So it turns out the entire Internet was wrong, including us, and Google didn't actually buy Twitch. All the changes just seemed to be coincidence, as it was announced this week that Amazon stepped in and laid out $970 million for the video game streaming service.
It seems that Google was in talks with Twitch for some time, but when the two companies discussed possible anti-trust issues, something Google is extremely familiar with, the sides could not come to an agreement on a "break-up" fee in case the deal couldn't go through. When that happened, Twitch continued to shop around and Amazon was in the wings the whole time. Amazon's $970 million check makes Twitch the largest aquisition for the company.
So what happens now?
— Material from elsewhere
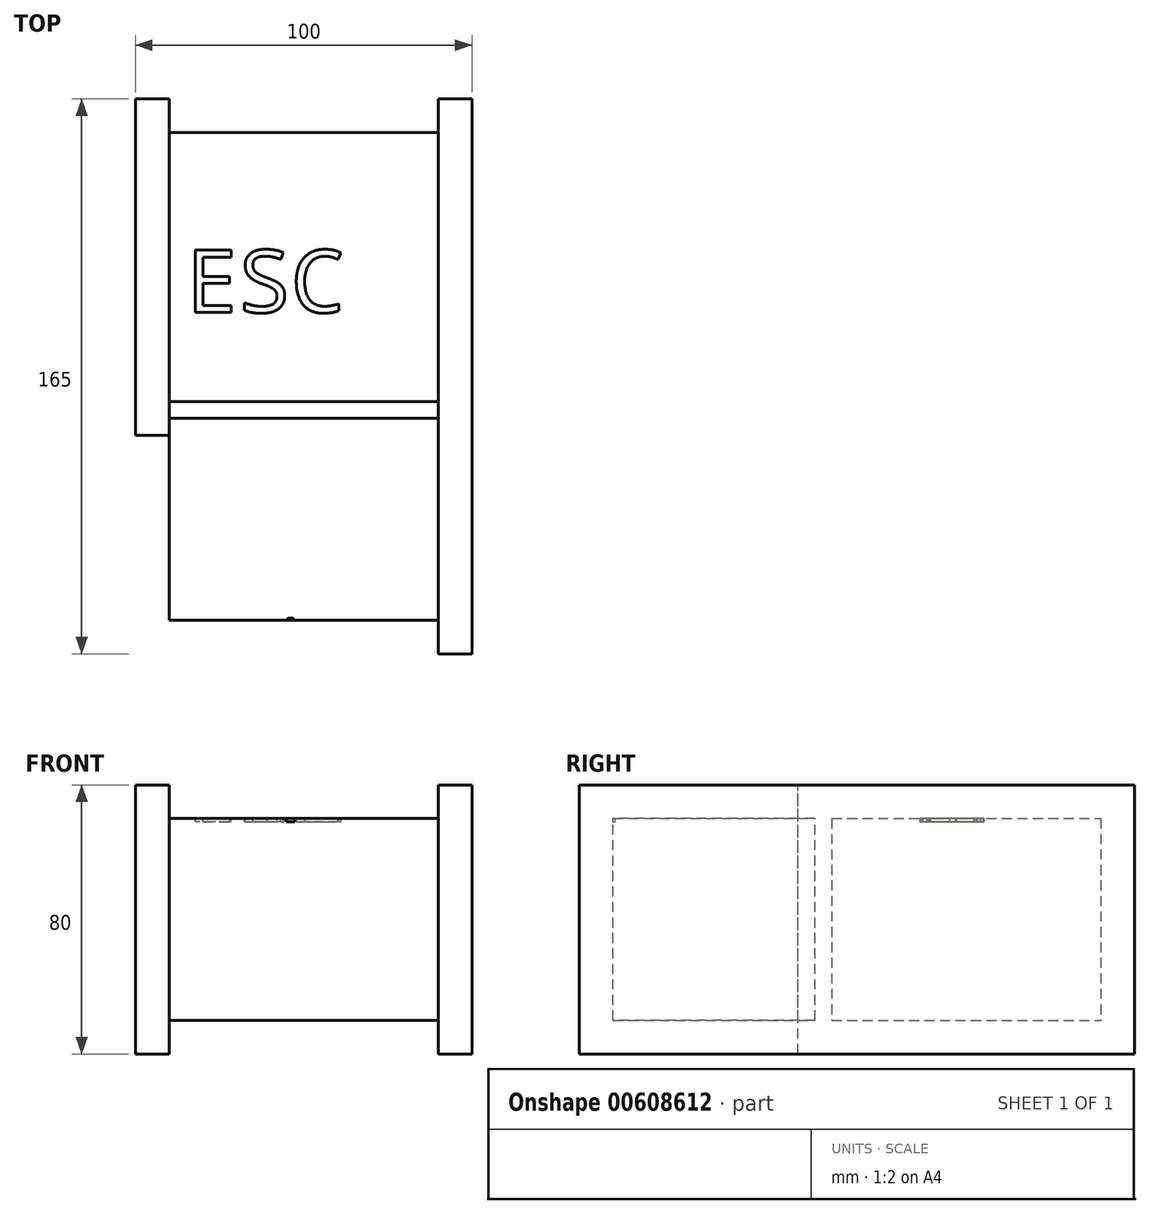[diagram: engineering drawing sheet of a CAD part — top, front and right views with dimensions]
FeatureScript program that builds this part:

Obviously this maintains competition in the market and puts Google on the defensive. Twitch seemed to be the clear answer for YouTube's failing YouTube Live service, and now Google will have to come up with an alternative plan to attract new content creators. Of course, there's other competition like Hitbox, and Vimeo is also considering a stronger push to live content, but YouTube is now in a position of do-or-die.
For Twitch, this is good news all around. More server support, more resources and the ability to continue to grow are what comes to the table from Amazon. Twitch CEO Emmett Shear puts it all into perspective for us on why this all went down.
My outlook on this whole thing is much more optimistic than it was two weeks ago. YouTube picking up Twitch was going to make most gamers very sad, however the myriad of changes that Twitch implemented since the rumors started aren't going away. So what will happen now? Content creators didn't really leave Twitch, despite their threats from last week, so hopefully this news will entice them to stay. Twitch is still breaking records, too, and we'll probably see more growth, unique viewers and new channels coming to the service by the end of the year.